━━━ RECORDS TO PROCESS
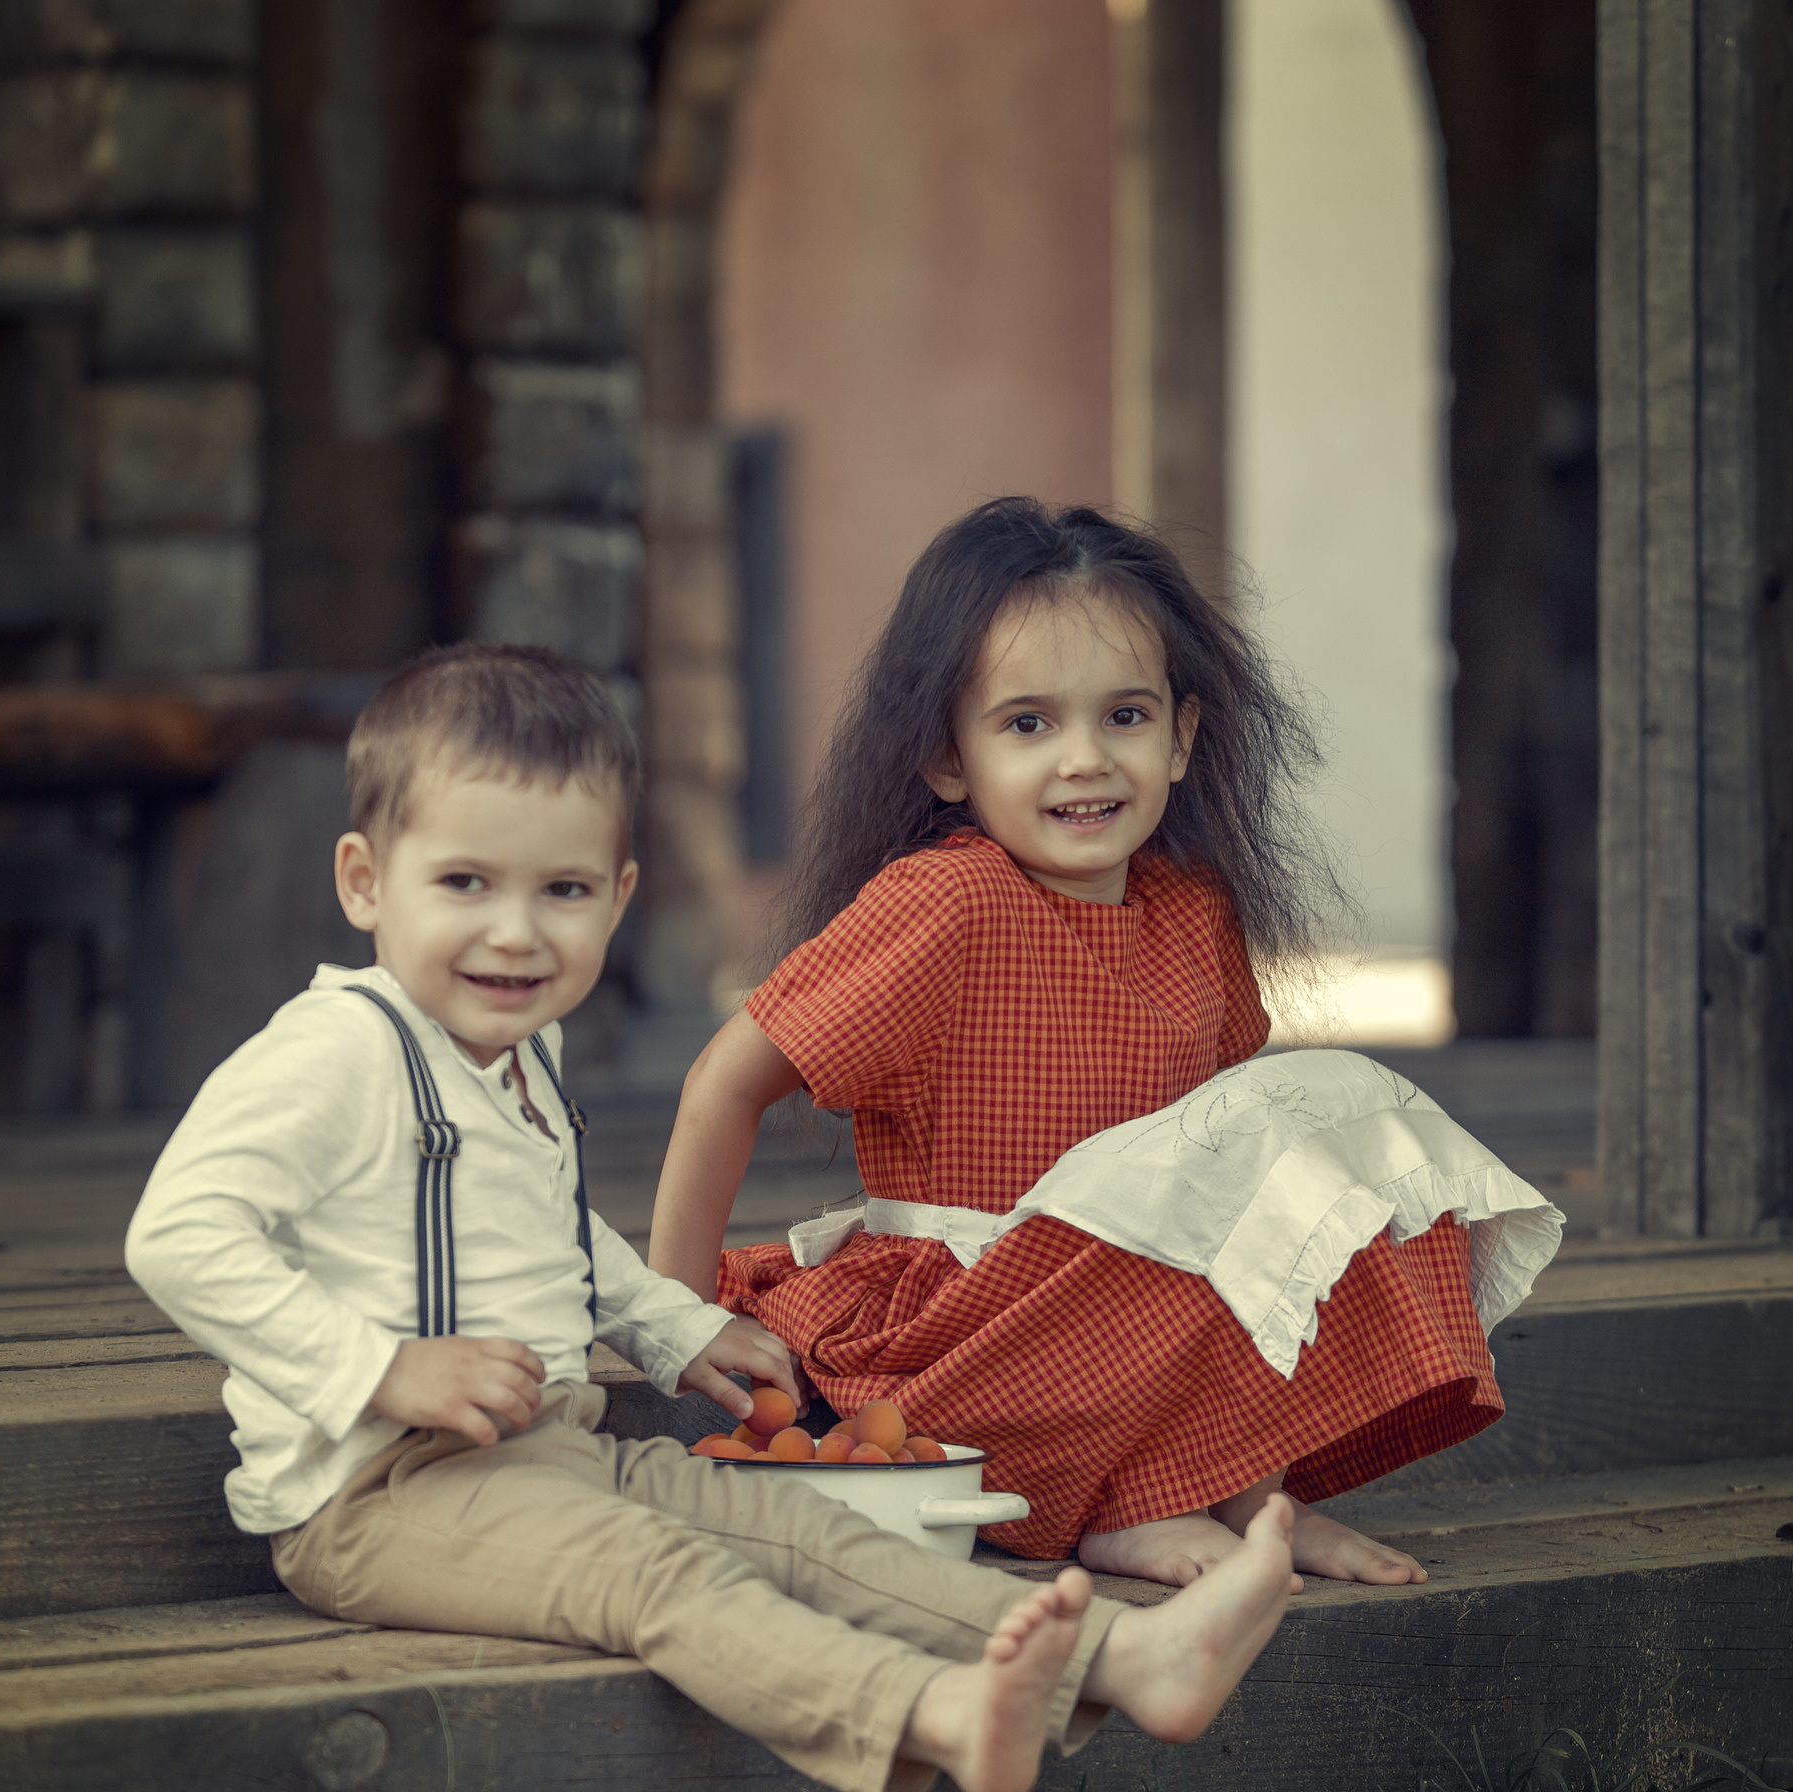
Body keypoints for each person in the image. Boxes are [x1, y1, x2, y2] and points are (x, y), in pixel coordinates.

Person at [125, 640, 1309, 1792]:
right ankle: (929, 1715)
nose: (516, 934)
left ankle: (1126, 1660)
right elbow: (180, 1237)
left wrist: (672, 1330)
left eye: (564, 892)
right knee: (658, 1573)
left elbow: (550, 1234)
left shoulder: (513, 1053)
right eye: (464, 884)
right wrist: (381, 1367)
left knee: (790, 1523)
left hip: (545, 1458)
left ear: (620, 899)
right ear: (365, 881)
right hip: (378, 1499)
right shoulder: (338, 1051)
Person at [649, 500, 1561, 1592]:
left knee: (1346, 1142)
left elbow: (1231, 1198)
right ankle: (1138, 1505)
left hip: (1128, 1338)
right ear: (949, 759)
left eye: (1123, 716)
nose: (1084, 761)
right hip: (968, 1347)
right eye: (1027, 725)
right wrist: (671, 1318)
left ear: (1181, 737)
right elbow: (721, 1082)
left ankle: (1245, 1489)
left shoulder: (1189, 909)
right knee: (1255, 1165)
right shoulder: (948, 905)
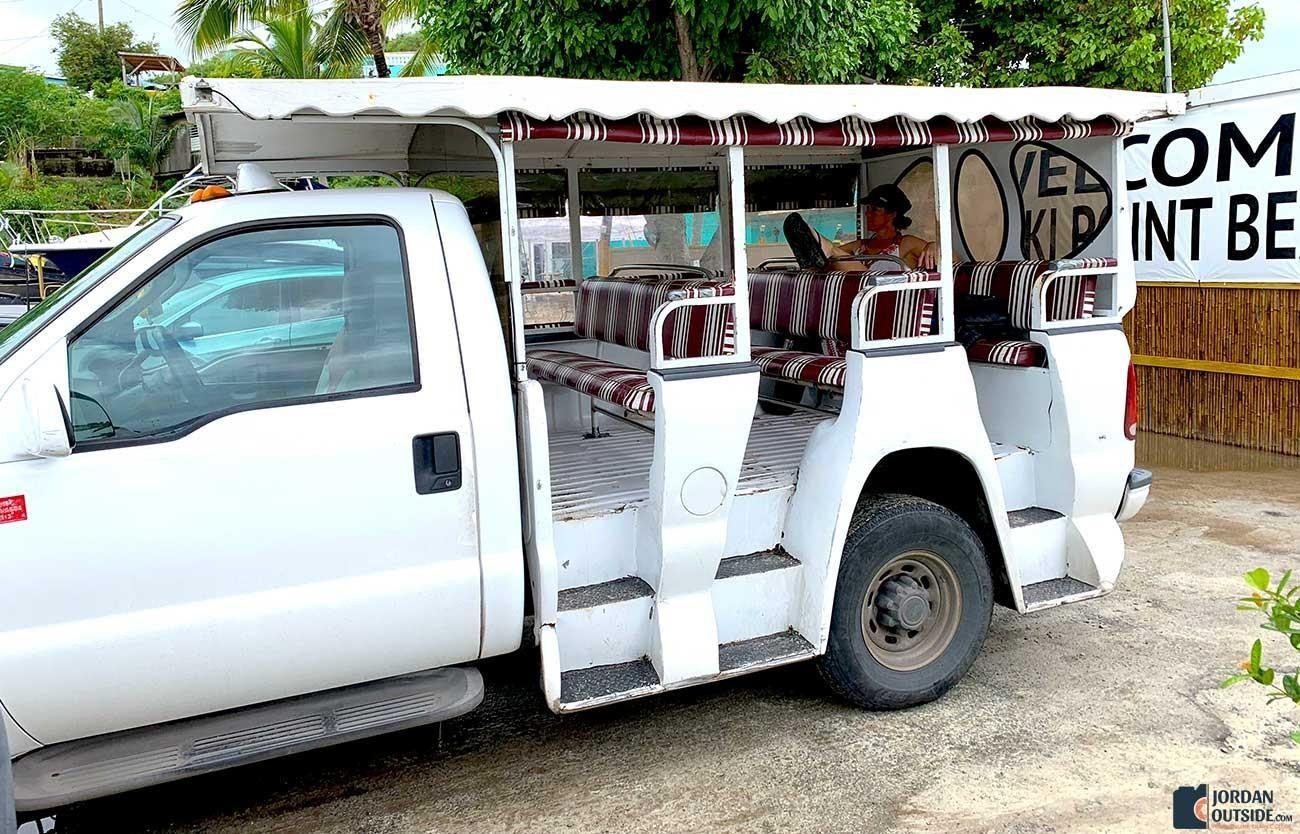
━━━━━━
### ACTIVITY:
Restate each line of the material word for word, skipping any picture.

### RESPONSE:
Body keypoints for each person in the image. Boxes are [x1, y1, x2, y2] and points are (x, y), in pixel coordinates.

Person at [125, 640, 1309, 1792]:
right ankle: (929, 1715)
nose: (516, 934)
left ankle: (1126, 1660)
right elbow: (180, 1237)
left wrist: (672, 1330)
left eye: (564, 892)
right knee: (658, 1573)
left elbow: (550, 1234)
left shoulder: (513, 1053)
right eye: (464, 884)
right wrist: (381, 1367)
left knee: (790, 1523)
left hip: (545, 1458)
left ear: (620, 899)
right ear: (365, 881)
right hip: (378, 1499)
right shoulder: (338, 1051)
Person at [649, 500, 1561, 1592]:
left knee: (1346, 1142)
left elbow: (1231, 1198)
right ankle: (1138, 1505)
left hip: (1128, 1338)
right ear: (949, 759)
left eye: (1123, 716)
nose: (1084, 761)
right hip: (968, 1347)
right eye: (1027, 725)
right wrist: (671, 1318)
left ear: (1181, 737)
right elbow: (721, 1082)
left ankle: (1245, 1489)
left shoulder: (1189, 909)
right knee: (1255, 1165)
right shoulder: (948, 905)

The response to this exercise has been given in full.